### ACTIVITY
Return all entries precisely as they stand, without the images.

### EXTRACTED ENTRIES

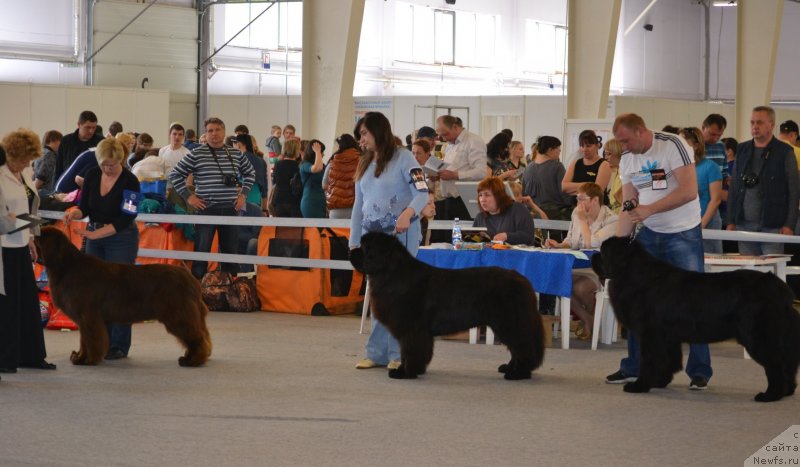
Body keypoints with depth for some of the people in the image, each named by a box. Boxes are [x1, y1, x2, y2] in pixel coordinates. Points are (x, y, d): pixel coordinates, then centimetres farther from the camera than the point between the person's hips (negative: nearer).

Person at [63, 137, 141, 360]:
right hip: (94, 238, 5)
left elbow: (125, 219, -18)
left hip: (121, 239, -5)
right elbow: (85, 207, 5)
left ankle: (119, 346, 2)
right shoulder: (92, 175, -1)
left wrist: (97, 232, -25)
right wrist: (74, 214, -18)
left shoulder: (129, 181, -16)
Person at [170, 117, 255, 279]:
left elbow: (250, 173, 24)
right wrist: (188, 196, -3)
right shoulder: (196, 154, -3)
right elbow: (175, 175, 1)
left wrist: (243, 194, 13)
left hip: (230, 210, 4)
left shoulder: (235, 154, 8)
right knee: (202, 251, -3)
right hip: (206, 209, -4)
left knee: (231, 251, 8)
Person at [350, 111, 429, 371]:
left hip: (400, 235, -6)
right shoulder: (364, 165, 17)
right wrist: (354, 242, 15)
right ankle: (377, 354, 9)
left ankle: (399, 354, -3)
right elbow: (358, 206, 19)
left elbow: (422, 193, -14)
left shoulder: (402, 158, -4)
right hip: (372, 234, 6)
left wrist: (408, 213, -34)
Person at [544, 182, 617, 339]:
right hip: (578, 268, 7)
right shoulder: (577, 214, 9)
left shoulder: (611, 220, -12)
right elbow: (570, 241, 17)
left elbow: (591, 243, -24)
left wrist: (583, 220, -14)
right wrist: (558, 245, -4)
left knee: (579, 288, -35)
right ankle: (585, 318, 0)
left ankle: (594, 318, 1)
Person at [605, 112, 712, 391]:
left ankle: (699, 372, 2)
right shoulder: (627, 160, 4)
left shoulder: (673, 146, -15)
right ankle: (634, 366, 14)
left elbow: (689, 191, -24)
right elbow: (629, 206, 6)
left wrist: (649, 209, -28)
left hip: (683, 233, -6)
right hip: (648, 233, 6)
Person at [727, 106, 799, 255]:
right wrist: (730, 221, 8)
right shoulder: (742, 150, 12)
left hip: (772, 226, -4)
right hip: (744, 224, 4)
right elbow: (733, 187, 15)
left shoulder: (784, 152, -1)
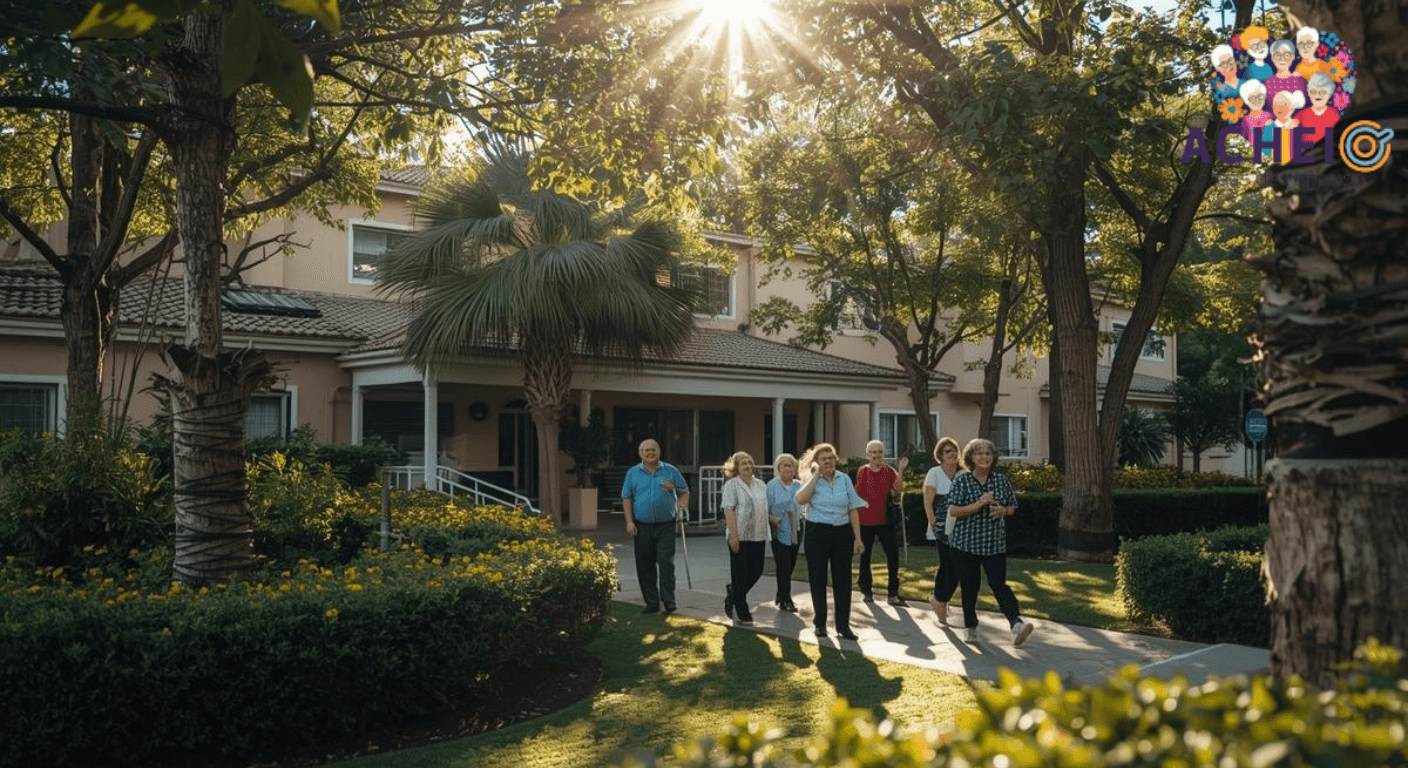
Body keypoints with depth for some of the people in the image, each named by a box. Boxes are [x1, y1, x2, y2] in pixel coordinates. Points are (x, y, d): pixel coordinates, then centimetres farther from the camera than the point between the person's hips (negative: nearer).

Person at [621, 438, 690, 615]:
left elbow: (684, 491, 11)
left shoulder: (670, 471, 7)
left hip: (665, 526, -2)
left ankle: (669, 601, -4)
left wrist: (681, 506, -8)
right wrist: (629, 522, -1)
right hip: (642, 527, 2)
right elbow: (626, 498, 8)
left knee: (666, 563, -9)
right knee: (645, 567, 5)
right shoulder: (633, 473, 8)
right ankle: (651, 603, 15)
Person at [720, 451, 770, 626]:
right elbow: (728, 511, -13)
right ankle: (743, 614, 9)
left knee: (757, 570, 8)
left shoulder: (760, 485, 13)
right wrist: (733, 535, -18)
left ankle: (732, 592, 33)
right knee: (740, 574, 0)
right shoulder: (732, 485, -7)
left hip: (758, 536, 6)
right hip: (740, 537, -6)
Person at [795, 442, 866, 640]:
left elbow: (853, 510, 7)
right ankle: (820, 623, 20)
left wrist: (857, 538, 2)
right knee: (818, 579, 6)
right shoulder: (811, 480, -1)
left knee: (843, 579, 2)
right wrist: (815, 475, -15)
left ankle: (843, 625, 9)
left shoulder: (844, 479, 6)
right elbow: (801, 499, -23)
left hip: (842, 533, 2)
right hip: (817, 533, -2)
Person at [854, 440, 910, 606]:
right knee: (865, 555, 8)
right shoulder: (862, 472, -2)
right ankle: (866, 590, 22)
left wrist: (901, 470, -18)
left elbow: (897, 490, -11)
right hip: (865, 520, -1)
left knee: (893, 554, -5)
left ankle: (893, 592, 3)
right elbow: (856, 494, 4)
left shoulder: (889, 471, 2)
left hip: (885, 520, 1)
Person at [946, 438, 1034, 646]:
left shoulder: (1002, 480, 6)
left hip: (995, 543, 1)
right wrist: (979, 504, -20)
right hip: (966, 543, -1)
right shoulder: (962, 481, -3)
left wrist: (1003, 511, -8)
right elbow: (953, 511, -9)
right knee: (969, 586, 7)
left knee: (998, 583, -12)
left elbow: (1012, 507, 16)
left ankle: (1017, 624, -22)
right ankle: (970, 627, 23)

### WRITTEN REPLY
Body keypoints with depth for some of the people in the image, each named by a box. Boxes are [x1, y1, x2, y2] in pixel coordinates. Points are (x, y, d): pixel coordinates, then centimetres farther from the camera than the point between the person's hips (negative: nearer).

Person at [63, 137, 141, 360]:
right hip: (94, 238, 5)
left elbow: (125, 219, -18)
left hip: (121, 239, -5)
right elbow: (85, 207, 5)
left ankle: (119, 346, 2)
right shoulder: (92, 175, -1)
left wrist: (97, 232, -25)
right wrist: (74, 214, -18)
left shoulder: (129, 181, -16)
Person at [170, 117, 255, 279]:
left elbow: (250, 173, 24)
right wrist: (188, 196, -3)
right shoulder: (196, 154, -3)
right elbow: (175, 175, 1)
left wrist: (243, 194, 13)
left hip: (230, 210, 4)
left shoulder: (235, 154, 8)
right knee: (202, 251, -3)
right hip: (206, 209, -4)
left knee: (231, 251, 8)
Person at [350, 111, 429, 371]:
left hip: (400, 235, -6)
right shoulder: (364, 165, 17)
right wrist: (354, 242, 15)
right ankle: (377, 354, 9)
left ankle: (399, 354, -3)
right elbow: (358, 206, 19)
left elbow: (422, 193, -14)
left shoulder: (402, 158, -4)
right hip: (372, 234, 6)
left wrist: (408, 213, -34)
Person at [544, 182, 617, 339]:
right hip: (578, 268, 7)
right shoulder: (577, 214, 9)
left shoulder: (611, 220, -12)
right elbow: (570, 241, 17)
left elbow: (591, 243, -24)
left wrist: (583, 220, -14)
right wrist: (558, 245, -4)
left knee: (579, 288, -35)
right ankle: (585, 318, 0)
left ankle: (594, 318, 1)
Person at [605, 112, 712, 391]:
left ankle: (699, 372, 2)
right shoulder: (627, 160, 4)
left shoulder: (673, 146, -15)
right ankle: (634, 366, 14)
left elbow: (689, 191, -24)
right elbow: (629, 206, 6)
left wrist: (649, 209, -28)
left hip: (683, 233, -6)
right hip: (648, 233, 6)
Person at [727, 106, 799, 255]:
right wrist: (730, 221, 8)
right shoulder: (742, 150, 12)
left hip: (772, 226, -4)
right hip: (744, 224, 4)
right elbow: (733, 187, 15)
left shoulder: (784, 152, -1)
Body keypoints with depth for some of the people in the image, each named by a box. Boxes are [x1, y1, x2, y2] in pixel coordinates. Points are (x, y, d): pixel coordinates, then centimetres farther from the camera than the point between the person's hips (negative: nearer).

Person at [621, 438, 690, 615]:
left elbow: (684, 491, 11)
left shoulder: (670, 471, 7)
left hip: (665, 526, -2)
left ankle: (669, 601, -4)
left wrist: (681, 506, -8)
right wrist: (629, 522, -1)
right hip: (642, 527, 2)
right elbow: (626, 498, 8)
left knee: (666, 563, -9)
right knee: (645, 567, 5)
right shoulder: (633, 473, 8)
right ankle: (651, 603, 15)
Person at [720, 451, 770, 626]:
right elbow: (728, 511, -13)
right ankle: (743, 614, 9)
left knee: (757, 570, 8)
left shoulder: (760, 485, 13)
right wrist: (733, 535, -18)
left ankle: (732, 592, 33)
right knee: (740, 574, 0)
right shoulder: (732, 485, -7)
left hip: (758, 536, 6)
right hip: (740, 537, -6)
Person at [795, 442, 866, 640]:
left elbow: (853, 510, 7)
right ankle: (820, 623, 20)
left wrist: (857, 538, 2)
right knee: (818, 579, 6)
right shoulder: (811, 480, -1)
left knee: (843, 579, 2)
right wrist: (815, 475, -15)
left ankle: (843, 625, 9)
left shoulder: (844, 479, 6)
right elbow: (801, 499, -23)
left hip: (842, 533, 2)
right hip: (817, 533, -2)
Person at [854, 440, 910, 606]:
right knee: (865, 555, 8)
right shoulder: (862, 472, -2)
right ankle: (866, 590, 22)
left wrist: (901, 470, -18)
left elbow: (897, 490, -11)
right hip: (865, 520, -1)
left knee: (893, 554, -5)
left ankle: (893, 592, 3)
right elbow: (856, 494, 4)
left shoulder: (889, 471, 2)
left hip: (885, 520, 1)
Person at [946, 438, 1034, 646]:
left shoulder: (1002, 480, 6)
left hip: (995, 543, 1)
right wrist: (979, 504, -20)
right hip: (966, 543, -1)
right shoulder: (962, 481, -3)
left wrist: (1003, 511, -8)
right elbow: (953, 511, -9)
right knee: (969, 586, 7)
left knee: (998, 583, -12)
left elbow: (1012, 507, 16)
left ankle: (1017, 624, -22)
right ankle: (970, 627, 23)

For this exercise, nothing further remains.